Jean-François Troin (dir.): Le Grand Maghreb

Sous la direction de Jean-François TROIN, professeur émérite de géographie à l’Université de Tours, cofondateur du centre URBAMA, sept géographes, familiers des rives sud, longtemps regroupés au sein du laboratoire de recherche de ce centre, se sont livrés, en actualisant des travaux parus en 1985, à un esai original : présenter l’espace stratégique sud méditerranéen, de la Mauritanie à la Libye - soit cinq Etats – dont les relations avec l’Europe sont plus intenses que les échanges bilatéraux entre eux. L’ouvrage traite de ce Grand Maghreb en trois échelles : générale (avec thèmes) ; nationale, chaque Etat étant étudié ; régionale, par un choix de territoires.
Ces cinq Etats, encore récemment colonies, départements français ou protectorats ont dû inventer de nouvelles politiques ; la géographie présentée est évidemment liée à l’histoire récente ou aux politiques menées ; le sous titre le souligne : mondialisation et construction des territoires ; l’analyse qui se veut scientifique ne peut être exempte de positions personnelles.
Dès l’introduction l’expression « Grand Maghreb », appellation peu utilisée dans le discours occidental, est objet d’explications ; il traduit une expression arabe, oubliée au temps de la colonisation qui a tenté d’étouffer un « système maghrébin » historique. Les luttes pour l’indépendance ont tenté de faire revivre la solidarité maghrébine. Cette « presqu’île allongée entre Méditerranée et Sahel, aux portes de l’Afrique noire et du Moyen Orient met en commun les pays sud sahariens…avec l’Europe » . Néanmoins, jusqu’à ce jour, les relations entre ces cinq Etats – 6 millions de km2 et 85 millions d’habitants seulement, la seule Egypte en totalisant presque autant – demeurent limitées. Inséré dans l’aire arabe, cet ensemble se singularise par de fortes minorités berbérophones ; il est souvent marqué par son intégration dans l’aire musulmane, la pratique dominante étant celle de l’islam sunnite. L’usage de la langue française est encore fort répandu, sauf en Libye. Ce Grand Maghreb, par suite de ses déconvenues européennes, opère depuis peu une nette réorientation en direction des Etats-Unis. Ses attaches et orientations sont multiples et mouvantes. Ces Etats, quoique fort différenciés, présentent quelques convergences : régimes autoritaires, risques redoutés des accords de libre échange, tiraillements dans les relations avec l’Europe ou les Etats-Unis, retards dans l’intégration régionale.

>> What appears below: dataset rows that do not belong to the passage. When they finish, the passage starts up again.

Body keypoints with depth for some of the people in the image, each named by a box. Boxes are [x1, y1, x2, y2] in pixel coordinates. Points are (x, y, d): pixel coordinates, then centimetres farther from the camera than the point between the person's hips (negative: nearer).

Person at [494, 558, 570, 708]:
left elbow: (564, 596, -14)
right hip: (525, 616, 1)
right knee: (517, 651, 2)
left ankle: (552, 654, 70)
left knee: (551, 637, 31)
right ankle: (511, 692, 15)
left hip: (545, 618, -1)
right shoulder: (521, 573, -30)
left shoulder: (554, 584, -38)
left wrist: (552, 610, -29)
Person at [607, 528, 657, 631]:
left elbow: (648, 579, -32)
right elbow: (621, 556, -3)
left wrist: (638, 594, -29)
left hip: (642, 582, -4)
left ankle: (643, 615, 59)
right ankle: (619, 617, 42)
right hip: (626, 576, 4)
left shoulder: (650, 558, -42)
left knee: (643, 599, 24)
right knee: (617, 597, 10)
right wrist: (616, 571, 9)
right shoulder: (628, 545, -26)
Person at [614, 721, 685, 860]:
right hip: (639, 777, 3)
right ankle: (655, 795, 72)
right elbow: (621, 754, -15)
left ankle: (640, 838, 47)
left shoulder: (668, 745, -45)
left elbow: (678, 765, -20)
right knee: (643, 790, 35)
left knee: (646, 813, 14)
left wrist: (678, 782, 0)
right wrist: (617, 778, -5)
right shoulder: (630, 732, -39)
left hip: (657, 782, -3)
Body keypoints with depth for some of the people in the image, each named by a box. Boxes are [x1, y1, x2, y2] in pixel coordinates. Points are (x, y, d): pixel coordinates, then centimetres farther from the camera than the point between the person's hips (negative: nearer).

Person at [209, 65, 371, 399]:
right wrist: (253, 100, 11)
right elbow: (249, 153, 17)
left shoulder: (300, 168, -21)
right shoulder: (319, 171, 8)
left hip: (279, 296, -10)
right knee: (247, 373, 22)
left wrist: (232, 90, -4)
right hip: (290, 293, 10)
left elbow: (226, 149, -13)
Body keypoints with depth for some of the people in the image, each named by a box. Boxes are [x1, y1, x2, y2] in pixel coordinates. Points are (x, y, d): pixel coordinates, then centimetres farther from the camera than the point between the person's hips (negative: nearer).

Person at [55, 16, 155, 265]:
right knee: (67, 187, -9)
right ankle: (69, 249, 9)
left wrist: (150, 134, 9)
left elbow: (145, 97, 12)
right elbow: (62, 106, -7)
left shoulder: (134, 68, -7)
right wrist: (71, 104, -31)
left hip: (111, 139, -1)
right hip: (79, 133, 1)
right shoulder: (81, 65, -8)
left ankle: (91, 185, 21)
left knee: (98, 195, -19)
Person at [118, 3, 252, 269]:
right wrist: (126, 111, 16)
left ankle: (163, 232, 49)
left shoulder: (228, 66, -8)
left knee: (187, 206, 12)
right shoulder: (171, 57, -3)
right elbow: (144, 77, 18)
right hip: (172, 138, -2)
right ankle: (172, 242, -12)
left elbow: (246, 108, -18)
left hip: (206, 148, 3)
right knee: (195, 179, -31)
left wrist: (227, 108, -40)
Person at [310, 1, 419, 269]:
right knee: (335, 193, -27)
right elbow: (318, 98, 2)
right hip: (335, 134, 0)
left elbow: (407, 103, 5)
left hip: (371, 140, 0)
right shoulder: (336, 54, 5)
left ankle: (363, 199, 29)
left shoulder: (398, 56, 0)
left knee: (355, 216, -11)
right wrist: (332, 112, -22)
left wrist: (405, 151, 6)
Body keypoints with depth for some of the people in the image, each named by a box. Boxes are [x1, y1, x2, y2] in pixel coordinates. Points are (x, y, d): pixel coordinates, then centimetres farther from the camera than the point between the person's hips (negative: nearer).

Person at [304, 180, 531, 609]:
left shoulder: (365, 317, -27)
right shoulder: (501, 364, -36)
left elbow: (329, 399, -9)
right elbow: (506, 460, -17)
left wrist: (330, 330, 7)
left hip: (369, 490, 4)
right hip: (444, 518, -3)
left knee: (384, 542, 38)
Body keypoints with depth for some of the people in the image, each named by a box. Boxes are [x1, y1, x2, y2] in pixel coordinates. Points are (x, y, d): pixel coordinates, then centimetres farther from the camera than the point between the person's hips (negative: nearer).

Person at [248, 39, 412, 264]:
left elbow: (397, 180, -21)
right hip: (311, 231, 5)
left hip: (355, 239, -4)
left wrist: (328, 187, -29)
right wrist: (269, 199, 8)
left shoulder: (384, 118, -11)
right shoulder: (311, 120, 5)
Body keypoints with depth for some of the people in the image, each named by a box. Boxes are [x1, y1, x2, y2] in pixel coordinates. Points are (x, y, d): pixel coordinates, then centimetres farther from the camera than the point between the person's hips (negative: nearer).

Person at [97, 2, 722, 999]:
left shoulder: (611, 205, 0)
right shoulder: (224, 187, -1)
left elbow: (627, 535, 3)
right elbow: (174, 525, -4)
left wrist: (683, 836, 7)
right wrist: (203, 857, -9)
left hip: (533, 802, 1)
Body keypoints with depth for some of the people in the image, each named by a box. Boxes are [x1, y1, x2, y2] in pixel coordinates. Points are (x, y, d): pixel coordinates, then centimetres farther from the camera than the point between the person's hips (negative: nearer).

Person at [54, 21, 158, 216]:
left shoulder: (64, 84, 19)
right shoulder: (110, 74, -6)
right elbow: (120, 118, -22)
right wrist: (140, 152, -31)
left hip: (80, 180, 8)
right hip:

La première partie s’attache à décrire un environnement fragile ou fragilisé ; des exemples nombreux, comme l’extension de la désertification, montrent ce que peut coûter l’insuffisante connaissance – préalable à des décisions politiques – des lois qui régissent le fonctionnement des divers milieux. Les sociétés maghrébines ont vécu dans un temps relativement bref de profondes mutations : transition démographique en cours, mobilité spatiale, migrations internes, montée irrépressible de nouveaux citadis, adaptation culturelle, inégalités et nouvelles pauvretés ; une nostalgie du temps passé, pour beaucoup, est liée aux ingratitudes du temps présent.
Partout la ville s’étend avec ses variétés, ses constantes et la gravité des problèmes posés fait naître des politiques fluctuantes dans leurs formes et finalités où la recherche d’une efficace régulation sociale bloque notamment une politique urbaine dynamique. Les campagnes maghrébines sont désormais des campagnes ouvertes ; malgré des trajectoires historiques différentes, le dynamisme des campagnes est lié d’abord au savoir-faire des ruraux, à des stratégies communautaires, mais aussi au désenclavement par création d’infrastructures d’Etat. La production reste insuffisante et les politiques envisagées, souvent liées à une logique libérale, comportent risques et limites, parfois sous-estimées. La seconde partie fait défiler les cinq pays, opérant de remarquables synthèses, dégageant la singularité de chacun. Le chapitre sur la Libye et la Mauritanie aidera à faire connaître des ensembles peu étudiés.
La troisième partie s’attache à dégager, en morceaux choisis, la diversité des espaces en pointant au passage les faiblesses des politiques engagées ; défilent les grandes aires métropolitaines, la littoralisation de la Tunisie entre Nabeul et Mahdi, deux régions en voie d’intégration en Algérie et au Maroc, quelques espaces atypiques.
Le Grand Maghreb est une réalité diverse, complexe, à nuancer, en voie de transformation. La conclusion rassemble les grands thèmes étudiés dans une dynamique du présent. Un livre fort documenté ; une bibliographie fournie, deux cartes et quelque trente figures claires et précises ; un glossaire. Quelques statistiques sont à réactualiser comme dans tout travail sur le contemporain.